Prosegue la rubrica che curo per il magazine settimanale della trasmissione di Rete 4 Quarto Grado condotta da Gianluigi Nuzzi insieme ad Alessandra Viero e curata da Siria Magri. Sul numero otto, in edicola da mercoledì 1 luglio 2015, l’omicidio di Marta Russo, 22 anni, studentessa universitaria e campionessa di scherma, uccisa da un proiettile calibro 22 il nove maggio 1997, mentre con un’amica attraversava i vialetti dell’Università romana La Sapienza.
MG
Se quell’omicidio fosse lo spunto di un romanzo molto criminale potremmo anche scrivere che la giovane vittima fu uccisa perché aveva scoperto loschi traffici all’Università della Sapienza, a Roma. E che stesse per denunciarli all’Autorità giudiziaria. Ma, come si dice nei casi che restano avvolti dalla nebbia dei punti interrogativi, stiamo ai fatti: Marta Russo morì all’Ospedale dopo essere stata colpita alla testa da un proiettile calibro 22 che qualcuno sparò dall’alto alle 11,42 del nove maggio 1997. La giovane vittima, che aveva compiuto 22 anni da un mese, stava percorrendo i vialetti dell’Università insieme alla sua amica, Jolanda Ricci, vicino alle Facoltà di Scienze statistiche, di Scienze politiche e di Giurisprudenza, che lei frequentava. Forse stava pensando alla sua ultima gara di scherma, di cui era stata campionessa regionale. Un pensiero interrotto, per sempre, bruscamente. L’ambulanza la trasportò a sirene spiegate al Policlinico Umberto primo. Dopo 5 giorni, il 14 maggio, fu staccata la spina: la morte cerebrale non lasciava più speranze. Alla fine dei tre gradi di giudizio, il 15 dicembre 2003, furono condannati, per omicidio colposo, due giovani assistenti universitari: Giovanni Scattone (29 all’epoca dei fatti), a cinque anni e quattro mesi, e Salvatore Ferraro(30) a quattro anni e due mesi. Un terzo imputato, l’usciere, e oggi avvocato, Francesco Liparota, fu assolto dall’accusa di favoreggiamento.

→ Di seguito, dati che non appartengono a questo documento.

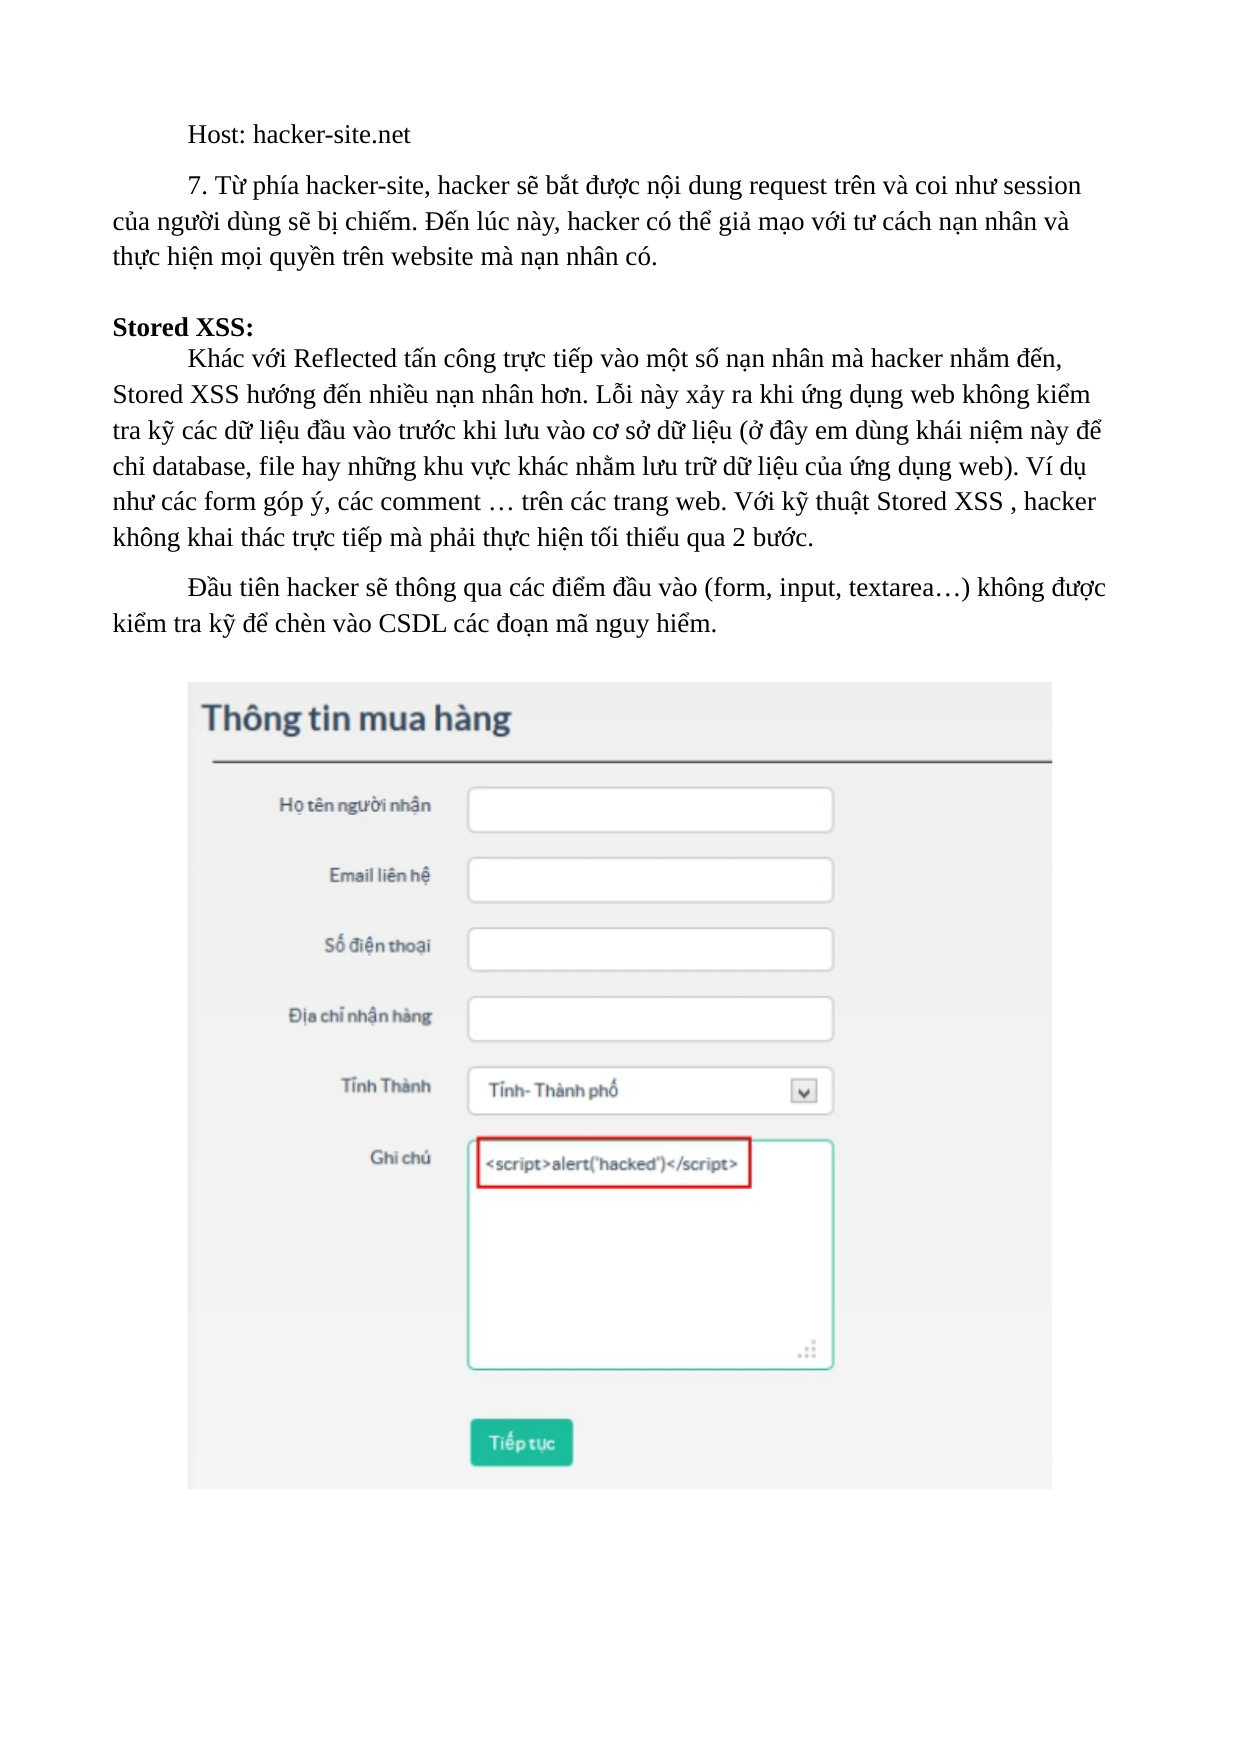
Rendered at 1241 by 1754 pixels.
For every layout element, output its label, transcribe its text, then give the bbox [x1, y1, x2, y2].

text Host: hacker-site.net [112, 118, 1122, 150]
subtitle Stored XSS: [112, 311, 1122, 343]
text Đầu tiên hacker sẽ thông qua các điểm đầu vào (form, input, textarea…) không được kiểm tra kỹ để chèn vào CSDL các đoạn mã nguy hiểm. [112, 572, 1122, 638]
text Khác với Reflected tấn công trực tiếp vào một số nạn nhân mà hacker nhắm đến, Stored XSS hướng đến nhiều nạn nhân hơn. Lỗi này xảy ra khi ứng dụng web không kiểm tra kỹ các dữ liệu đầu vào trước khi lưu vào cơ sở dữ liệu (ở đây em dùng khái niệm này để chỉ database, file hay những khu vực khác nhằm lưu trữ dữ liệu của ứng dụng web). Ví dụ như các form góp ý, các comment … trên các trang web. Với kỹ thuật Stored XSS , hacker không khai thác trực tiếp mà phải thực hiện tối thiểu qua 2 bước. [112, 343, 1122, 552]
text 7. Từ phía hacker-site, hacker sẽ bắt được nội dung request trên và coi như session của người dùng sẽ bị chiếm. Đến lúc này, hacker có thể giả mạo với tư cách nạn nhân và thực hiện mọi quyền trên website mà nạn nhân có. [112, 169, 1122, 271]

In realtà l’omicidio di Marta Russo resta una delle vicende di cronaca più controverse e per certi versi misteriose della storia giudiziaria recente. La coincidenza con la data dell’anniversario dell’uccisione di Aldo Moro (9 maggio 1978), la presenza alla Sapienza di alcuni elementi delle nuove Brigate Rosse che qualche anno dopo, nel 1999, uccisero il giuslavorista nonché docente dell’Università romana Massimo D’Antona, fecero inizialmente ritenere che potesse trattarsi di un sanguinario avvertimento terroristico. Si parlò poi, come accade ogni volta che viene ucciso qualcuno a Roma, della banda della Magliana, infine vennero svolte indagini sul corpo docente. Fino a quando gli investigatori si concentrarono sulla pista del delitto casuale e involontario che portò a processo Scattone, Ferraro e, per favoreggiamento, Liparota. Si formò un fronte innocentista molto ampio e trasversale. Scese in campo il partito radicale, il direttore del Corriere della Sera Paolo Mieli scrisse che Scattone e Ferraro erano “manifestatamente innocenti”. I dubbi riguardavano gli elementi investigativi carenti, come l’arma del delitto mai ritrovata e la ricostruzione lacunosa della scena del crimine: l’aula sei, come risultò a sentenza, o la toilette di Statistica al secondo piano? Molto contestate furono anche le testimonianze. In particolar modo quelle di Maria Chiara Lipari, assistente del professor Bruno Romano, inizialmente coinvolto nelle indagini, e di Gabriella Alletto, impiegata alla Sapienza. Quest’ultima secondo gli investigatori e il pubblico ministero Carlo Lasperanza si trovava nell’aula sei insieme a Scattone e Ferraro la mattina del nove maggio 1997. Ma lei negò con forza e insistentemente di essere stata a quell’ora in quell’aula e di non aver visto, dunque, nulla. Poi cambiò versione e la sua testimonianza fu decisiva per l’accusa. Un video che fu fatto circolare mostrò l’interrogatorio della Alletto: per gli innocentisti era la prova che la teste stesse subendo pressioni per cambiare versione. I genitori di Marta non contestarono la sentenza. La loro figlia vive ancora in chi ha avuto la fortuna di ricevere i suoi organi. Ferraro, invece, fa il musicista e il giurista e si occupa dell’associazione “Il detenuto ignoto”, mentre Giovanni Scattone insegna filosofia. Entrambi ancora oggi si dichiarano innocenti. Ma, il mistero resta.